Politic?

This is a blog dedicated to a personal interpretation of political news of the day. I attempt to be as knowledgeable as possible before commenting and committing my thoughts to a day's communication.

Wednesday, August 31, 2011

Bitter Enmities

This is what an inhuman regime can produce; men and women who prey on one another, and who are capable of performing the most savage acts of brutality against one another. There are Libyans living in Tripoli who claim that in their wildest nightmares they could never have envisaged people living in the same country, worshipping the same god, brutishly violating one another as has occurred in his country of late.

But one savage-minded tyrant who had succeeded in placing himself in the peoples' minds beyond criticism because he was the final and highest arbiter of human values to be respected under his regime, was capable of successfully draining humanity of its compassion and respect for each other. The human values that civilized societies consider to be immutable were overturned and to prey on one another overtook the social covenant.

How else explain that young Libyan women were proud to have been recruited as trainees in their country's militia, as sharp-shooters. Their families encouraged them to become an integral part of the state apparatus, without seeming to realize the extreme vulnerability of their daughters' positions once entrenched in the military, at the command of the regime.

Moammar Gadhafi had an obvious penchant for surrounding himself with female 'amazons'. Hand-picking women for their stature and physiques, recruiting women to undergo training to ensure they were capable of performing the kinds of protective services that a head of state requires. Enjoying the public spectacle of surrounding himself, particularly in foreign trips as a celebrated head of state, by 30 to 40 such Amazonian guards.

When the tide of events that began in Benghazi overtook Moammar Gadhafi's regime which has finally ended his 42-year reign as tyrant of Libya and Lion of Africa occurred, all of the regime's forces were brought into play to protect Gadhafi and restrain the efforts of the rebels, abetted by NATO forces.

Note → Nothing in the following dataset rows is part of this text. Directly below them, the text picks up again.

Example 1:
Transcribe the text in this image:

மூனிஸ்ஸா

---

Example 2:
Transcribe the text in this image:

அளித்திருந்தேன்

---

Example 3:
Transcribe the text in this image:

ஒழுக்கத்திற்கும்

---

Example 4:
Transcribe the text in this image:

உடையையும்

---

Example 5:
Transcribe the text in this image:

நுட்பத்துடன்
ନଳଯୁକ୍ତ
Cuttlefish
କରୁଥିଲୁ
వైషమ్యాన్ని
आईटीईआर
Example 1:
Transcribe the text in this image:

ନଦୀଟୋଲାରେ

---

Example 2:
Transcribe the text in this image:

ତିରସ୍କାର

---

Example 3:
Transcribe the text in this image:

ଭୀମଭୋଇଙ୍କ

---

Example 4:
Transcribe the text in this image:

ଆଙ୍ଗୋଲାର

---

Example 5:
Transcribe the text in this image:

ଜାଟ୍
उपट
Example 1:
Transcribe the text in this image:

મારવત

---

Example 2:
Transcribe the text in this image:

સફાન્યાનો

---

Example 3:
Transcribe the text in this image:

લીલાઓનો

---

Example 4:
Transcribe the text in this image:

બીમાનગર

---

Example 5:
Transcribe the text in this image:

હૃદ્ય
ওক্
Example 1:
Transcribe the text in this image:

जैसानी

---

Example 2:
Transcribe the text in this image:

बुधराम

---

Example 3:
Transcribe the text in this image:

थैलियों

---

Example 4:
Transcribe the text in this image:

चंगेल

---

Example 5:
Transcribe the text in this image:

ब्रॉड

And the female branch of Gadhafi's Popular Guards underwent a protocol they may never have suspected would become an integral part of their training.

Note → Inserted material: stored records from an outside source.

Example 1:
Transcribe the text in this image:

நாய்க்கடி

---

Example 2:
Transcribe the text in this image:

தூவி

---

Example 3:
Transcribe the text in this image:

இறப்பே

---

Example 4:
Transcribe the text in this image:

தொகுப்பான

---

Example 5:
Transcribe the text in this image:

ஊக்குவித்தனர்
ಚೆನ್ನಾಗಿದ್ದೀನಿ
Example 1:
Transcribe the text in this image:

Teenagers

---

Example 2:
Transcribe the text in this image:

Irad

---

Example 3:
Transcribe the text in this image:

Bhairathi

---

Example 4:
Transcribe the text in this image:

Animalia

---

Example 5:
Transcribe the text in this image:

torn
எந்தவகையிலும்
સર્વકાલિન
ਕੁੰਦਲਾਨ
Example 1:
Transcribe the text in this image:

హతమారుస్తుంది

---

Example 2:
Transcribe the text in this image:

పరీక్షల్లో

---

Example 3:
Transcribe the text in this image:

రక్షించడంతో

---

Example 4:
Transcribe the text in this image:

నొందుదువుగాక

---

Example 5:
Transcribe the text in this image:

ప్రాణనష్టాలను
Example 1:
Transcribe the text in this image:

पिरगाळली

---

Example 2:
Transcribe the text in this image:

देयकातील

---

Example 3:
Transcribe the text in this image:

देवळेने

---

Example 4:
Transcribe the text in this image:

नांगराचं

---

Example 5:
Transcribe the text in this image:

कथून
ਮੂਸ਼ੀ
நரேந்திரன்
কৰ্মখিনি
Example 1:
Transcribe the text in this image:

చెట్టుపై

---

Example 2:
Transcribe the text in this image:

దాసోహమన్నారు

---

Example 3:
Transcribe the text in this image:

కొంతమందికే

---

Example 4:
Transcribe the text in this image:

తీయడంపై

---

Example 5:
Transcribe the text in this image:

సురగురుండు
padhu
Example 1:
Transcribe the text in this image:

"All the girls in the Popular Guards were raped. The men sexually assault the female recruits and then train them in weapons. We have had four women in here as patients, all trained as snipers like Nisreen", explained a child psychologist, Dr. Rabia Gajum, who works at the Tripoli hospital where rebel forces are holding 19-year-old Nisreen Mansour al Forgani under guard. For her own protection, they say.

As well as to prevent her from escaping. There are many among the rebels who might wish to kill the young woman. For the simple reason that she was the instrument used to murder many young rebel men. She has herself helpfully described to her questioners that she used her AK-47 rifle to shoot ten or eleven rebels held by the regime's forces.
"I killed the first one, then they would bring another one up to the room. He would see the body on the floor and look shocked. Then I would shoot him too. I did it from about a metre away. They told me that if I didn't kill the prisoners then they would kill me. I tried not to kill them.... I turned and shot without looking. But if I hesitated, one of the soldiers would flick off the safety catch of his own rifle and point it at me. I killed 10, perhaps 11, over three days. I don't know what they had done."
She did, finally escape. She had witnessed the point-blank murder of a young friend and colleague, one of the thousand women who were trained as female Popular Guards, who out of curiosity at the entrance of Saif al-Islam when they were stationed at the 77 Brigade headquarters, got too close to Gadhafi's heir. "Faten went to have a closer look, and Saif's bodyguard shot her in the head. She had simply got too close."

Nisreen finally did manage to escape from Gadhafi's loyalists. She jumped, she explained, from the second floor of a building that the rebels had eventually taken. And they took her, as well. How, now, will young Libyans, those who represent the rebel side, and those who represent the loyalist side, manage to accept one another and set aside their bitter enmities and their roles during the uprising?